Work instruction 1: Convert every line of the records at the bottom of the page into a JSON list of strings, one string per line, skipping blank lines and omitting the pictures.

Document section:
◇ ◇ ◇ ◇ ◇
Funder Arts and Humanities Research Council
Recipient Organization Manchester Metropolitan University
Country United Kingdom
Start Date Sep 30, 2024
End Date Mar 30, 2028
Duration 1,277 days
Number of Grantees 1
Roles Student
Data Source UKRI Gateway to Research
Grant ID 2930907
Grant Description

This proposal is tailored to the requirements set out in the project funding brief and begins with a brief overview of the literature and current debates surrounding the topic, including any potential gaps in the research and how these may be addressed. Literature review

Language and accent are both identity markers to age, gender and race which are protected characteristics in the Equality Act 2010. However, language and accent are not protected characteristics, meaning linguistic biases that people hold can cause stigmatism and negatively affect the number of opportunities people have access to.

Young people can face these stigmatisms from multiple directions early on, as language policy and policing in schools is based on standard language ideologies, meaning children can be considered as 'deficit' language users if they speak in ways outside of dominant language practices (Cushing, 2021), which includes speaking in regional accents, ESOL speakers, or using 'urban youth language' (Drummond, 2018). Children can face stigmatism in wider aspects of society due to the ways they speak, with discourses in the mainstream media and in British politics criticising their employability prospects or labelling them as 'uneducated' (Dray and Drummond, n.d.).
◇ ◇ ◇ ◇ ◇
Work instruction 2: Extend the grant description on language and accent bias against young people, starting after its final sentence.
◇ ◇ ◇ ◇ ◇
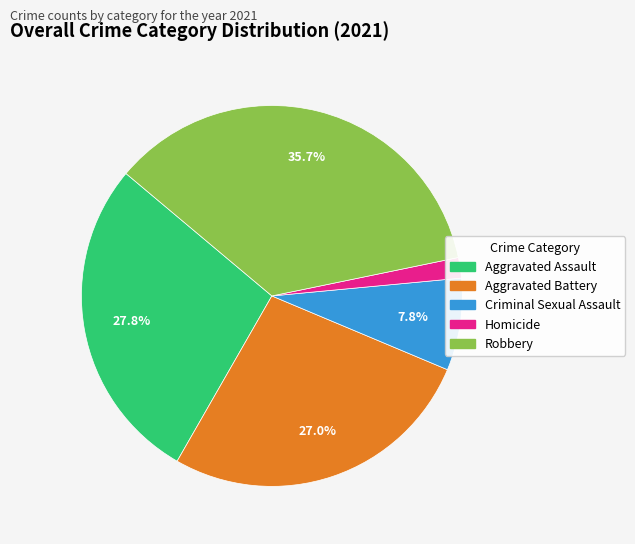

Between Aggravated Battery and Robbery, which is larger?

Robbery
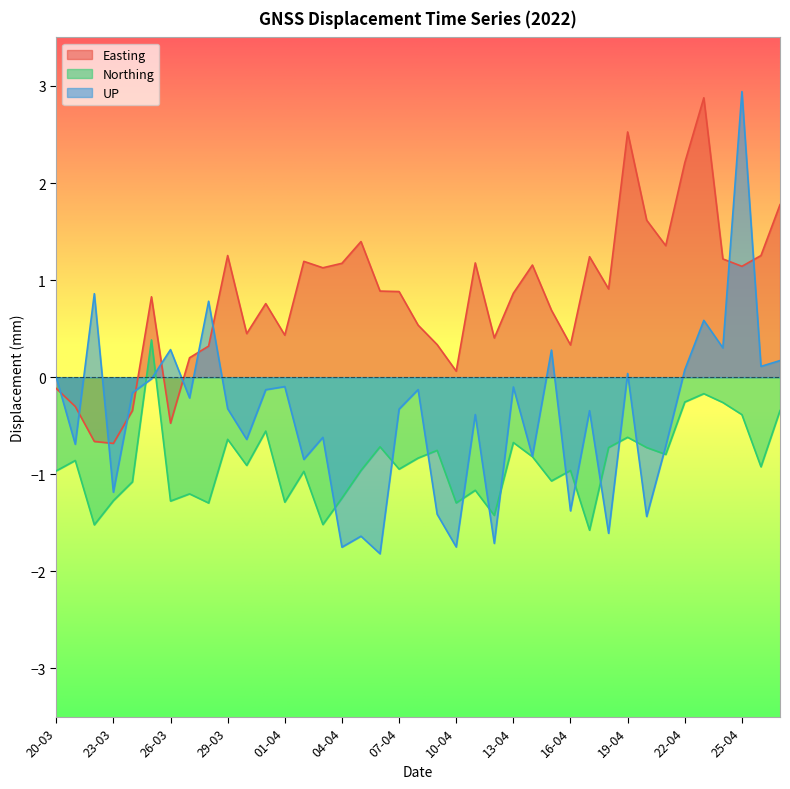

What is the label of the 2nd point from the right?

26-04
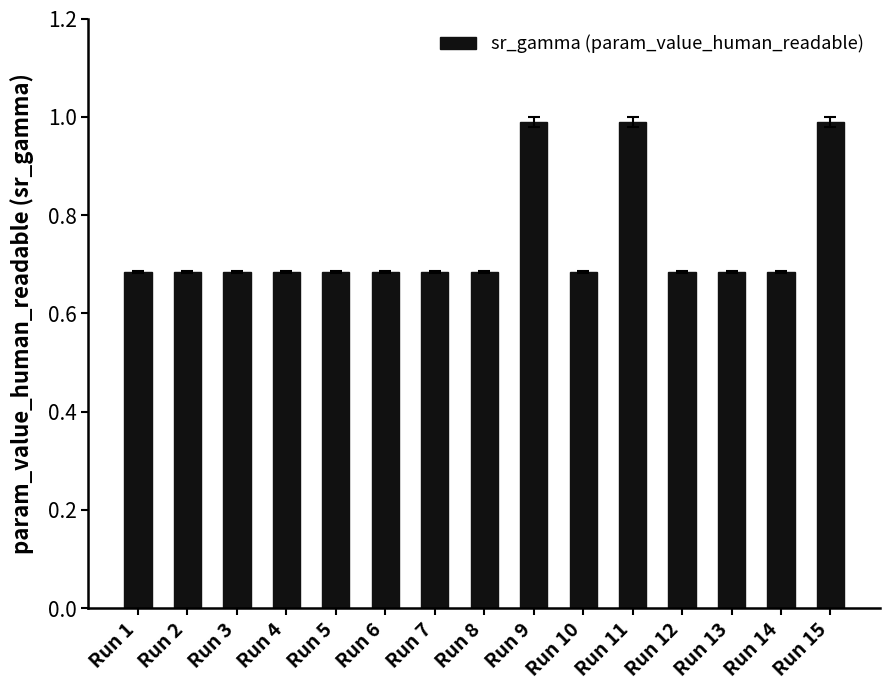

What is the value of the 15th bar from the left?

1.0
◇ ◇ ◇ ◇ ◇
Exercise answer 1:
[
  "Between Aggravated Battery and Robbery, which is larger?",
  "Robbery",
  "What is the label of the 2nd point from the right?",
  "26-04",
  "What is the value of the 15th bar from the left?",
  "1.0"
]

Exercise answer 2:
Standardised language ideologies perpetuate potential for linguistic discrimination within the Youth Justice System (YJS) because they create value judgments and biases about the ways people speak, regardless of the content. Cantone et al., (2019) demonstrate that accent bias towards stereotypical ways of speaking can lead to harsher judgements by jurors, especially when racial bias is included.

In a recent study conducted in the UK Frumkin & Stone (2020) state that even eyewitness accounts by people who are not on trial are subject to value judgements on their accents, alongside age and race, with 'lower status accents' being rated less favourably than 'higher status accents'. These cases demonstrate the high stakes and implications that the sound of our voice can hold, however research into how young people face this level of discrimination within the multiple different stages of the YJS is scarce.

This research proposes to address that gap by using a creative and participatory methodology to explore, unpick and reimagine situations where potential linguistic discrimination may occur.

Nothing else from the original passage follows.